(Dataset entries)
■ ■ ■ ■ ■ ■ ■
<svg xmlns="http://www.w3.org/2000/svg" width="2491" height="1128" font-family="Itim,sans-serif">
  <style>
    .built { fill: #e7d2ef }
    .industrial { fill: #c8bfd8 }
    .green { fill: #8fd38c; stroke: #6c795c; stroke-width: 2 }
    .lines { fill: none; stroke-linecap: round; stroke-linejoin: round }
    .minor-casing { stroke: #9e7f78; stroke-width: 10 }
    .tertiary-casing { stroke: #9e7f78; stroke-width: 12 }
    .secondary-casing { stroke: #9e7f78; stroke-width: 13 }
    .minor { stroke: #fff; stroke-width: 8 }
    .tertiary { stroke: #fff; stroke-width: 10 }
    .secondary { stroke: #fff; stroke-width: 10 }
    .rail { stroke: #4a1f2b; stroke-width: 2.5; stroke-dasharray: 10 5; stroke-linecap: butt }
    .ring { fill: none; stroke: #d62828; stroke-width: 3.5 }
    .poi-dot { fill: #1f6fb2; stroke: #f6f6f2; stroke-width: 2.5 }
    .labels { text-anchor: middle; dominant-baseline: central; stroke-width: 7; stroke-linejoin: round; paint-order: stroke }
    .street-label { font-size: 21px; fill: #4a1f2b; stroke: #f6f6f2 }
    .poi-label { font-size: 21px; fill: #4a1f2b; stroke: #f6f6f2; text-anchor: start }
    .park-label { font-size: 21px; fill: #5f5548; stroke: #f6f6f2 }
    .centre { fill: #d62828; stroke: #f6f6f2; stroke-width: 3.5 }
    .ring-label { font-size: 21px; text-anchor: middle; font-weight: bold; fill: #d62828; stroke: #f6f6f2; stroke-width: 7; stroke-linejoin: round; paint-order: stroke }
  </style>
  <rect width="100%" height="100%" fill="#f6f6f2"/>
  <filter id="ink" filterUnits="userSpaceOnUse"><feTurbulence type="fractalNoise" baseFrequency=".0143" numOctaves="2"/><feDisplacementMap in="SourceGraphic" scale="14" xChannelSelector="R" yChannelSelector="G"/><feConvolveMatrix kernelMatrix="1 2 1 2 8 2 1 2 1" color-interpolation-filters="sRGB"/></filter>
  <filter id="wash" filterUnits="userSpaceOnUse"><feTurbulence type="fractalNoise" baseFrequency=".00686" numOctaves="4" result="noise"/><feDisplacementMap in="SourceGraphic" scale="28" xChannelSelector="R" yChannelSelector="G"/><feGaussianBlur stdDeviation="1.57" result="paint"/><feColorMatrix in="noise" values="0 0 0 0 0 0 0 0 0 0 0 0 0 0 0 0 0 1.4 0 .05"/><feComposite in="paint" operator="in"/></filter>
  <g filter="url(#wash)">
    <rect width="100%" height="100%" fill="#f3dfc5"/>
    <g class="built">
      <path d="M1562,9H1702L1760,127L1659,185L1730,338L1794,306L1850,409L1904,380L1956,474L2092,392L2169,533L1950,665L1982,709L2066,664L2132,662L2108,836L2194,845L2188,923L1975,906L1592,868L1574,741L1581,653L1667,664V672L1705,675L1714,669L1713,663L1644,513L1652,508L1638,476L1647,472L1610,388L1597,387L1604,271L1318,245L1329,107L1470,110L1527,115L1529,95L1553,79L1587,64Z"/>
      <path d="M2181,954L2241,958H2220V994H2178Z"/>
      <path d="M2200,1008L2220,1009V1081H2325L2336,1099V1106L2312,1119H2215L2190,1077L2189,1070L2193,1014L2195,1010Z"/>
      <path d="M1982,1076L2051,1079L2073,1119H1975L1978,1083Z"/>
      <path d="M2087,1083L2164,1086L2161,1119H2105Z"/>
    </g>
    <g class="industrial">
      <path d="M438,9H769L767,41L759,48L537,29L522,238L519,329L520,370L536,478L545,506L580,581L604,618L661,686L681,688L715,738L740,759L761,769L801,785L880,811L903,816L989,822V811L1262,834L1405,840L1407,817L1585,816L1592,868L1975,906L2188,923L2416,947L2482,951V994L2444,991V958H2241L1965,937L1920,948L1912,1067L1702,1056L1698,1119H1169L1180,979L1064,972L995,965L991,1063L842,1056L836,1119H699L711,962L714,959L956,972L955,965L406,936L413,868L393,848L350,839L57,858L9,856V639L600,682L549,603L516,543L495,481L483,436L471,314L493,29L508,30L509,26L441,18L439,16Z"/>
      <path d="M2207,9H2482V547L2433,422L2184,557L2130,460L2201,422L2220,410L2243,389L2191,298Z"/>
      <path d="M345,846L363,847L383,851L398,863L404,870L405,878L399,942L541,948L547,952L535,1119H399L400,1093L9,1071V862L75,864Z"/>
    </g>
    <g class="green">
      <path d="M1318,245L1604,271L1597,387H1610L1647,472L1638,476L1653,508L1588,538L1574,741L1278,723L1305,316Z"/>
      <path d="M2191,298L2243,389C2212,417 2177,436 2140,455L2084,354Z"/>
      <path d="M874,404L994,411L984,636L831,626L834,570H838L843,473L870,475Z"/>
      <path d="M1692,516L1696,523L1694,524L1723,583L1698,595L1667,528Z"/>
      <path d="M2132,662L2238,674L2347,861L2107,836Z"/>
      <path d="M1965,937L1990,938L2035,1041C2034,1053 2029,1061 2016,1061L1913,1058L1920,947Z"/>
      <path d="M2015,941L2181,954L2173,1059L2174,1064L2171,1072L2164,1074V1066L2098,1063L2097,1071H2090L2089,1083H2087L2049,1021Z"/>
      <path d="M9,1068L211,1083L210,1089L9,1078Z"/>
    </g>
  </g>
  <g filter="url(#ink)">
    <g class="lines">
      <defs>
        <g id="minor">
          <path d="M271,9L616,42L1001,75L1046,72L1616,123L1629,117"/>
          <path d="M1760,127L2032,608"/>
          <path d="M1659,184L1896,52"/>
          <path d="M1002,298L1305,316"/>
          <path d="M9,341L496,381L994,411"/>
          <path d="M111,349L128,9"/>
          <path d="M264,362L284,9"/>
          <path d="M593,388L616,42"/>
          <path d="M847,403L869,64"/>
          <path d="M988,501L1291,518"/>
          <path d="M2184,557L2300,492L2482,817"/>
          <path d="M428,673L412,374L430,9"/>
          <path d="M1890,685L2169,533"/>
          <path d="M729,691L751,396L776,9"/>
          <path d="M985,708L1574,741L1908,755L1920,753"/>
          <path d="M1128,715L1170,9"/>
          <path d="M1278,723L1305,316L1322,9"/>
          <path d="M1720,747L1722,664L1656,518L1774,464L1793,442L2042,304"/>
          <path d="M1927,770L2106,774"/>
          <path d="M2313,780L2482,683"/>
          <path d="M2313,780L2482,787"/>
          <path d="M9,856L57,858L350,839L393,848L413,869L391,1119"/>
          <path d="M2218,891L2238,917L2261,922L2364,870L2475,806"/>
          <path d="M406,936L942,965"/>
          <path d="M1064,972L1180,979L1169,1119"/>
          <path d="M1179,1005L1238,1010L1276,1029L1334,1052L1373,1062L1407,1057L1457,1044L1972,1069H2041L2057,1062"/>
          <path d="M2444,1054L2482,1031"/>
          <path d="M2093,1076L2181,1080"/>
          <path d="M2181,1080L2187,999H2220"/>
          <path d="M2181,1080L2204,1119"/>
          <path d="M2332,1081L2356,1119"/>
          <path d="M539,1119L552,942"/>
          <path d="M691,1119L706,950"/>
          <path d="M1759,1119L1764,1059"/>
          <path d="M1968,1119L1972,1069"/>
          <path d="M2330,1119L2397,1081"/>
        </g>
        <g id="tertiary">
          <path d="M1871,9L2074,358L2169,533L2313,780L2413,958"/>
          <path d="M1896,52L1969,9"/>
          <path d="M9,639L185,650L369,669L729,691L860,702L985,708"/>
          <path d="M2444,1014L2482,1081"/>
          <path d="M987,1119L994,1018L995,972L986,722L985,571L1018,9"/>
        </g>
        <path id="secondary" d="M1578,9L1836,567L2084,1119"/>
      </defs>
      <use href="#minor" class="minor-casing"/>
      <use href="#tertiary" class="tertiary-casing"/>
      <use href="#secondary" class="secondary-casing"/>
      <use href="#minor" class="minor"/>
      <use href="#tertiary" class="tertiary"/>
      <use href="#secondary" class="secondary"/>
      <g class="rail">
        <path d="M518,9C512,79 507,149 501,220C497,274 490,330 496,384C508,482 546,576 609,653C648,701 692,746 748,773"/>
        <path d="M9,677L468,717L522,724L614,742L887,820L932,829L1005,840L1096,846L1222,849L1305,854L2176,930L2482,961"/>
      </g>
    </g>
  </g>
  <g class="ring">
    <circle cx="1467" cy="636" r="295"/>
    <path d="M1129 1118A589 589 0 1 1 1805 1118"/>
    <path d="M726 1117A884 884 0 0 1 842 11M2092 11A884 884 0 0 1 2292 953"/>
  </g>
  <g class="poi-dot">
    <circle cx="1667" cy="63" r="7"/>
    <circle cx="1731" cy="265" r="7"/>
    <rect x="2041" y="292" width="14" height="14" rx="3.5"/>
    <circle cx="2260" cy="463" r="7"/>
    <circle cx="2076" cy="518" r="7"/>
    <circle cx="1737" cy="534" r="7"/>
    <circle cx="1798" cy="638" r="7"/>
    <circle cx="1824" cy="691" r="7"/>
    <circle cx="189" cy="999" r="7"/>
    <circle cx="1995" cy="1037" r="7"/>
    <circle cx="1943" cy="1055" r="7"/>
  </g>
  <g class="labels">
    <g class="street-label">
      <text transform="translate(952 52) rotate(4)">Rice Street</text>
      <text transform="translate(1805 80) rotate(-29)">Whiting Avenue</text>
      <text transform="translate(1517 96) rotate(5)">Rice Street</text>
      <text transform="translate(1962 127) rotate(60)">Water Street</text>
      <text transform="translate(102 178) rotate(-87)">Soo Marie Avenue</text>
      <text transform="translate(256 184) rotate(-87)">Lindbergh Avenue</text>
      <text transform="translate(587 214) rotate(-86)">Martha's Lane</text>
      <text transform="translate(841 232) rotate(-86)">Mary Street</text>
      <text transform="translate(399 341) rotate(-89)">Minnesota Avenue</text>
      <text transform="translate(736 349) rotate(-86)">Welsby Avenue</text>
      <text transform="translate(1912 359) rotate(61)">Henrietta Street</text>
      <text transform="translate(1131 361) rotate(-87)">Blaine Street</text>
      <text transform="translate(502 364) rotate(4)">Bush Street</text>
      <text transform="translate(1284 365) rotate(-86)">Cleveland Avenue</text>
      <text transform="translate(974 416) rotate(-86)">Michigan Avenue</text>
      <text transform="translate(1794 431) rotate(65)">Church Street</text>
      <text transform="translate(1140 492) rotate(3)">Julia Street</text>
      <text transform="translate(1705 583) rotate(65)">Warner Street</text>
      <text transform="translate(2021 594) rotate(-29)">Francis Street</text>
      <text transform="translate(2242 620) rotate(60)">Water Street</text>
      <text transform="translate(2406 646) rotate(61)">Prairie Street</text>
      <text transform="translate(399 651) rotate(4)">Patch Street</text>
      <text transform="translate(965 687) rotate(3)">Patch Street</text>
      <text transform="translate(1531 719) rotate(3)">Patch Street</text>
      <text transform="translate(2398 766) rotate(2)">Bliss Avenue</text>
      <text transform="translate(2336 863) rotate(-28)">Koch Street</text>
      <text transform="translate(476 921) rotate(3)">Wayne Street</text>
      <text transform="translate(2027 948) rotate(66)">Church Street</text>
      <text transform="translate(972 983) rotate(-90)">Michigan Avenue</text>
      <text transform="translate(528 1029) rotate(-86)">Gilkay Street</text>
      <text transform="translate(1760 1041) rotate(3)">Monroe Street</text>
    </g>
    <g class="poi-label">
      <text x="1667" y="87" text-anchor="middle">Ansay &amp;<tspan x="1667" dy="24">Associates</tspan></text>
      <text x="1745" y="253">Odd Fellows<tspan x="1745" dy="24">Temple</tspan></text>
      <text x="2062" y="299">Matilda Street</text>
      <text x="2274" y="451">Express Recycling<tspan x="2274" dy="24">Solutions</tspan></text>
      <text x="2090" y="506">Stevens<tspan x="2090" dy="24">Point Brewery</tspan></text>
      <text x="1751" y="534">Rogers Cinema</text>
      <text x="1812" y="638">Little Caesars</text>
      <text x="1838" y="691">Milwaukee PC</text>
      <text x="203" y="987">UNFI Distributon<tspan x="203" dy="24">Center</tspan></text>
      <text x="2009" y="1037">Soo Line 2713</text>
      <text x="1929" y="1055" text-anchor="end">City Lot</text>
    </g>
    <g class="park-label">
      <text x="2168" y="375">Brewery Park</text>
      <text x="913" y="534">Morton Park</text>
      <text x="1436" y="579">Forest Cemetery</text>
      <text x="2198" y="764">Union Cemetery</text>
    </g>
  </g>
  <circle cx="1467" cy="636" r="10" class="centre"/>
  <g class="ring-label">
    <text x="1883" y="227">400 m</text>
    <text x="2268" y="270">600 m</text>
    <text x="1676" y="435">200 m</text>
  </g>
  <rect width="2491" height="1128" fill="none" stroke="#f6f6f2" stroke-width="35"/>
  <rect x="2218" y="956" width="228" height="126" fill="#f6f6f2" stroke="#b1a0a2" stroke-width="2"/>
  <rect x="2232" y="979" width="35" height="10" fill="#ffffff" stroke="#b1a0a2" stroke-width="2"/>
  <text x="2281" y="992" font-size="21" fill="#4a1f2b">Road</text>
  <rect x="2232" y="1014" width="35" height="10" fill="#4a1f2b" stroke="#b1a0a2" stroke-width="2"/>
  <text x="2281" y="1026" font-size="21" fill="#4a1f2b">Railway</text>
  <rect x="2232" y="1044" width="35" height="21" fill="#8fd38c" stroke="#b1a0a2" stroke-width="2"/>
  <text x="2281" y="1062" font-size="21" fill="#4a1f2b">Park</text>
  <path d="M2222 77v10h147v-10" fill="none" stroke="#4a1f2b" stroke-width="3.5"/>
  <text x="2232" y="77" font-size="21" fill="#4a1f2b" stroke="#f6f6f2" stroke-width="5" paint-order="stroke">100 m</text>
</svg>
■ ■ ■ ■ ■ ■ ■
» TASK ITEM
Copy each line from the entries above that has the word "scale" in it.

» RESPONSE TO THIS TASK
  <filter id="ink" filterUnits="userSpaceOnUse"><feTurbulence type="fractalNoise" baseFrequency=".0143" numOctaves="2"/><feDisplacementMap in="SourceGraphic" scale="14" xChannelSelector="R" yChannelSelector="G"/><feConvolveMatrix kernelMatrix="1 2 1 2 8 2 1 2 1" color-interpolation-filters="sRGB"/></filter>
  <filter id="wash" filterUnits="userSpaceOnUse"><feTurbulence type="fractalNoise" baseFrequency=".00686" numOctaves="4" result="noise"/><feDisplacementMap in="SourceGraphic" scale="28" xChannelSelector="R" yChannelSelector="G"/><feGaussianBlur stdDeviation="1.57" result="paint"/><feColorMatrix in="noise" values="0 0 0 0 0 0 0 0 0 0 0 0 0 0 0 0 0 1.4 0 .05"/><feComposite in="paint" operator="in"/></filter>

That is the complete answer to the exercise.